Most games are won in the trenches and even though LSU and Oregon boast a ton of speed, bet on the team that controls the line of scrimmage to win.
EUGENE – The veterans on Oregon’s offensive line have had eight months to think about their last game, and it’s not been pleasant.
Auburn’s defensive front seven clobbered them like Hurricane Irene hitting the Jersey shore.
The Ducks’ spread offense, which rushed for 388 yards against Stanford, 311 against USC and 346 in the Civil War against Oregon State, ran for exactly 75 yards on 32 carries against the Tigers.
That computes to 2.3 yards per carry, and goes a long way toward explaining the 22-19 loss in the BCS National Championship Game.
The third-ranked Ducks need to do better Saturday night against No. 4 LSU, another big, fast, physical Southeastern Conference defense, when the two teams collide in Arlington, Texas in the Cowboys Classic.
“We made mistakes,” UO tackle Darrion Weems said, reviewing the Auburn game “We turned a couple guys loose. We made some people look good. A lot of times, it was just them coming in unblocked. We’re not going to do that again this year.”
The guts of the UO offense is the spread option, run behind a zone blocking scheme in which the Ducks leave one defender unblocked. Quarterback Darron Thomas puts the ball in the belly of running back LaMichael James and forces the unblocked defender to commit. Then Thomas either pulls the ball and keeps it, or completes the handoff.
When there are two or more unblocked defenders, it doesn’t work so well.
“We had 70 yards rushing or whatever it was,” guard Carson York said. “That didn’t get it done.”
Of course, Auburn lined up Lombardi Award winner Nick Fairley at defensive tackle. He made a long list of people look bad in 2010.
Among the good news, Fairley now is a pro, Oregon is playing LSU instead of Auburn, and UO offensive line coach Steve Greatwood said the mistakes the Ducks made last January are correctable.
“To take nothing away from Auburn, we messed some things up in that game that cost us big-time,” Greatwood said. “It wasn’t as much physical as it was some mental things, which there are no excuses for.”
If the guys up-front needed any more motivation for a game that will played in front of the ESPN College GameDay crew, in the palace that is Cowboys Stadium, and for a jump start into the national title picture, well, here it is.
Except, the comparisons with Auburn only go so far.
“Everyone wants to paint with that brush because they’re both from the SEC,” UO coach Chip Kelly said. “But that’s like saying Oregon and Washington are the same because we’re both in the Pac-12. … Auburn and LSU are not similar scheme-wise.

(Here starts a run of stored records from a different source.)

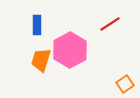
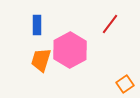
red line: rotated 20 degrees counterclockwise
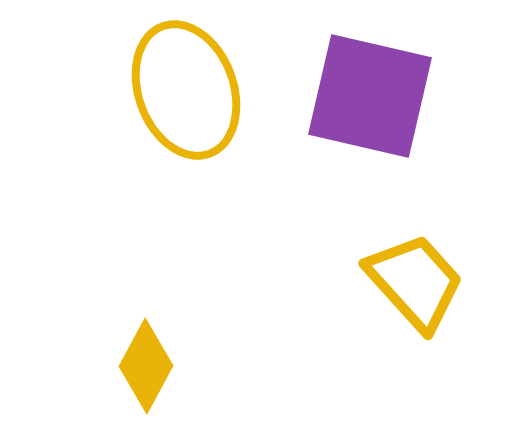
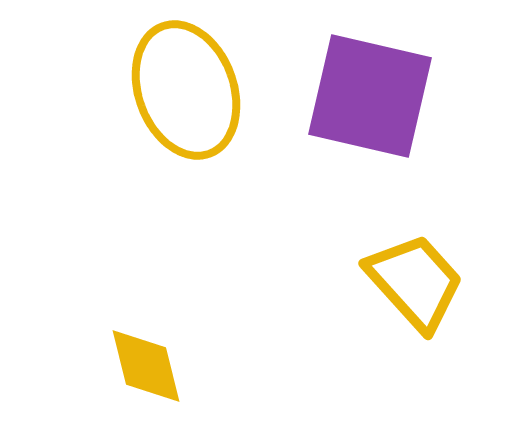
yellow diamond: rotated 42 degrees counterclockwise
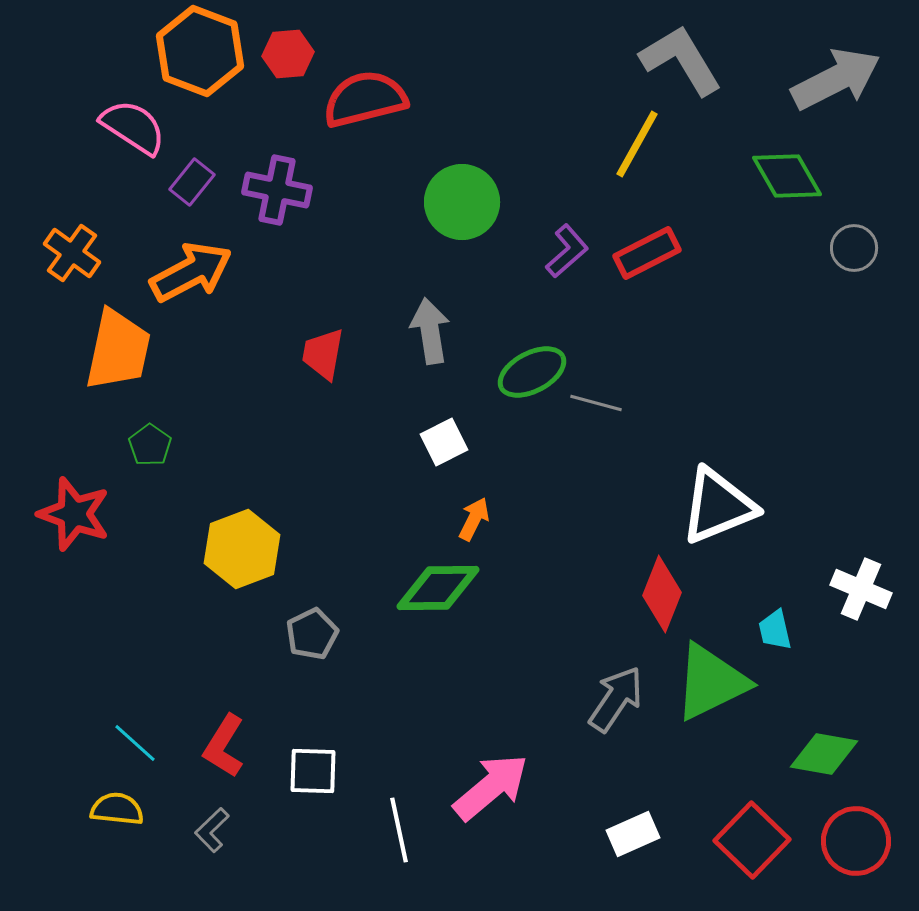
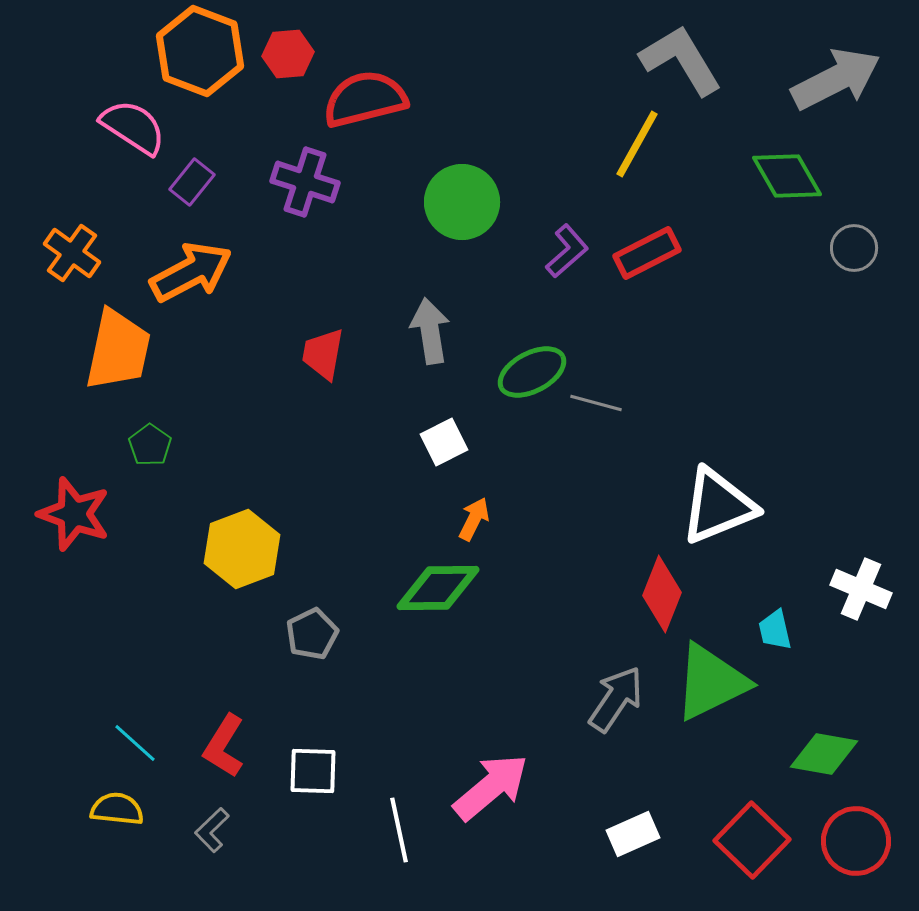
purple cross at (277, 190): moved 28 px right, 8 px up; rotated 6 degrees clockwise
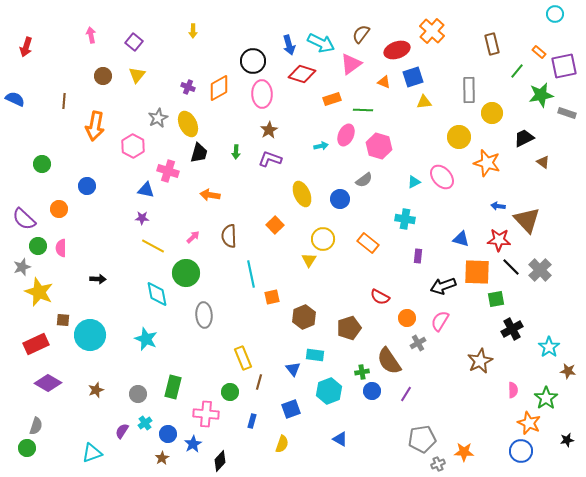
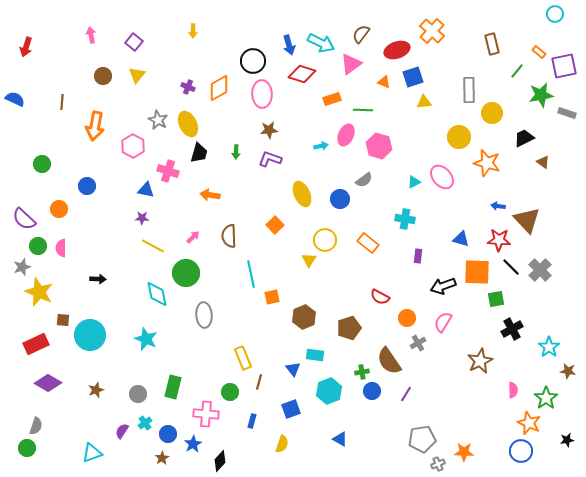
brown line at (64, 101): moved 2 px left, 1 px down
gray star at (158, 118): moved 2 px down; rotated 18 degrees counterclockwise
brown star at (269, 130): rotated 24 degrees clockwise
yellow circle at (323, 239): moved 2 px right, 1 px down
pink semicircle at (440, 321): moved 3 px right, 1 px down
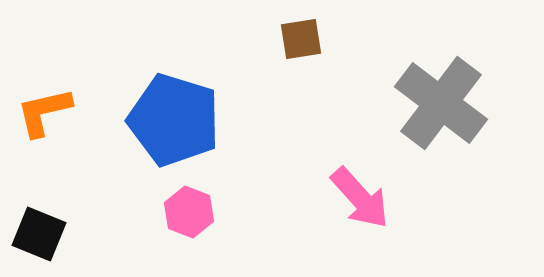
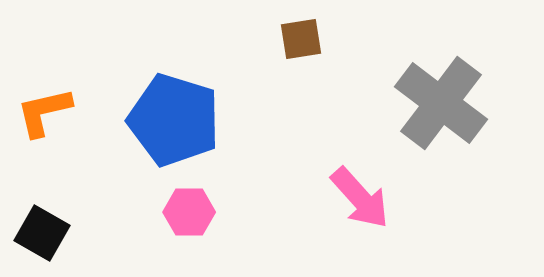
pink hexagon: rotated 21 degrees counterclockwise
black square: moved 3 px right, 1 px up; rotated 8 degrees clockwise
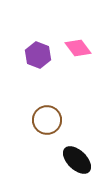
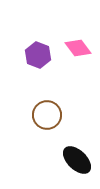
brown circle: moved 5 px up
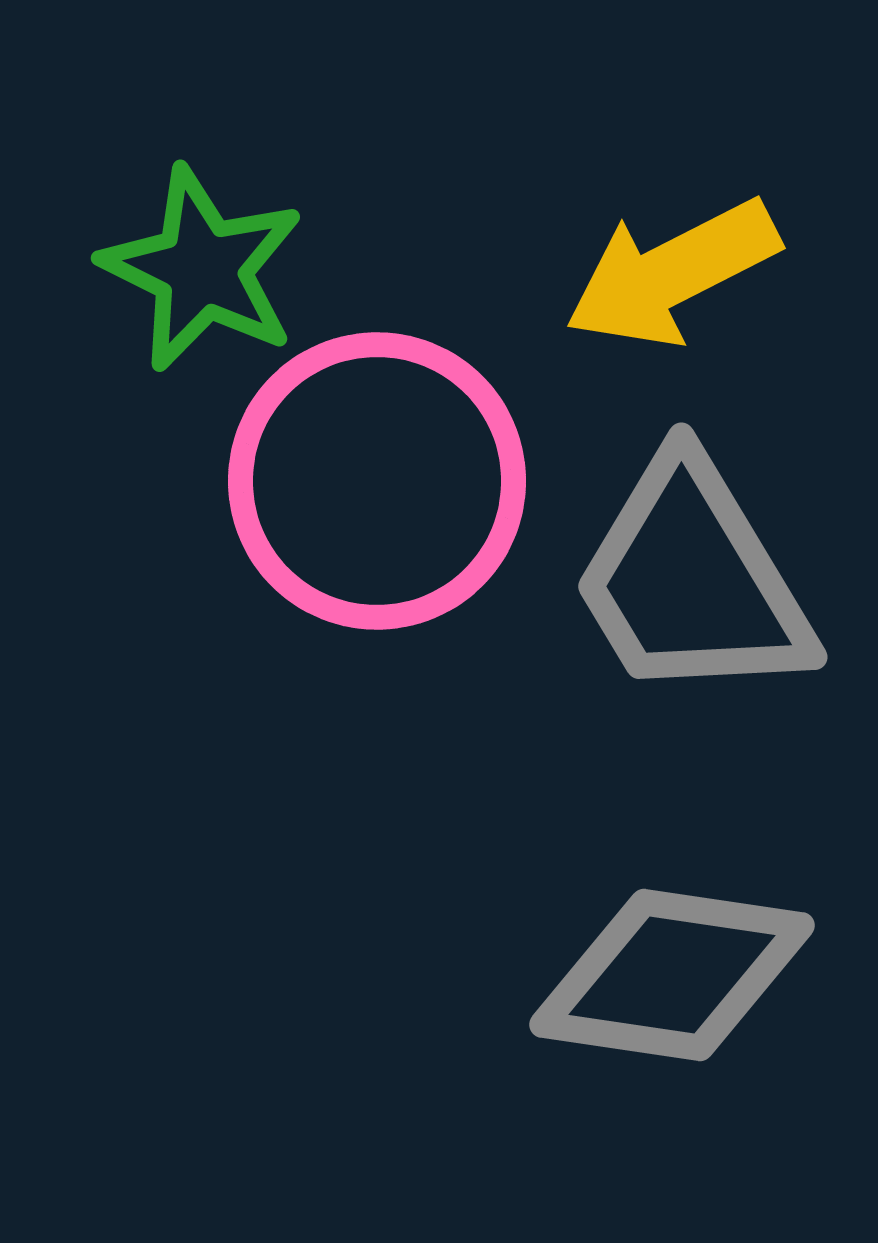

LSU does some things Auburn didn’t do very well and Auburn did some things LSU couldn’t do very well.”
The Tigers return starting defensive ends Kendrick Adams and Sam Montgomery to the front four, but have new starters at the tackles. It should be an interesting match-up.
On paper, the Ducks lost three starters on the interior line – Bo Thran (12 starts last year), Jordan Holmes (13), and C.E. Kaiser (12). But Weems was in the playing rotation all season, starting seven times.
Ramsen Golpashin, the redshirt senior penciled in as this year’s starting right guard, saw action in 12 of 13 games.
“Really, when you talk about kids in the mix who haven’t been on the field, you’re really just talking about the center position,” Greatwood said.
There, redshirt freshman Hroniss Grasu has won a three-way battle with sophomore Karrington Armstrong, and Hamani Stevens, freshly back from his two-year church mission.
Grasu has beefed up to 6 feet 3, 291 pounds from 278 in the spring, squats 485 pounds and shows remarkable athleticism for his bulk.
“Physically, he’s ready,” Weems said. “Mentally, he’s been getting in so we can get after the film with each other. At this point, it’s just kind of putting him out there and seeing how it happens.”
Even with Grasu’s rookie status, the Ducks appear to be in better shape than they were in the 2009 season-opener at Boise State, when their rebuilt interior line struggled all night.
The Ducks carried 17 times for 31 yards in that one, and lost 19-8.
“Let’s hope we don’t have a repeat,” Greatwood said. “It’s going to be a stern test right off the bat, so we’ll find out. We’ll have a pretty good litmus test of where we’re at coming out of this first game.”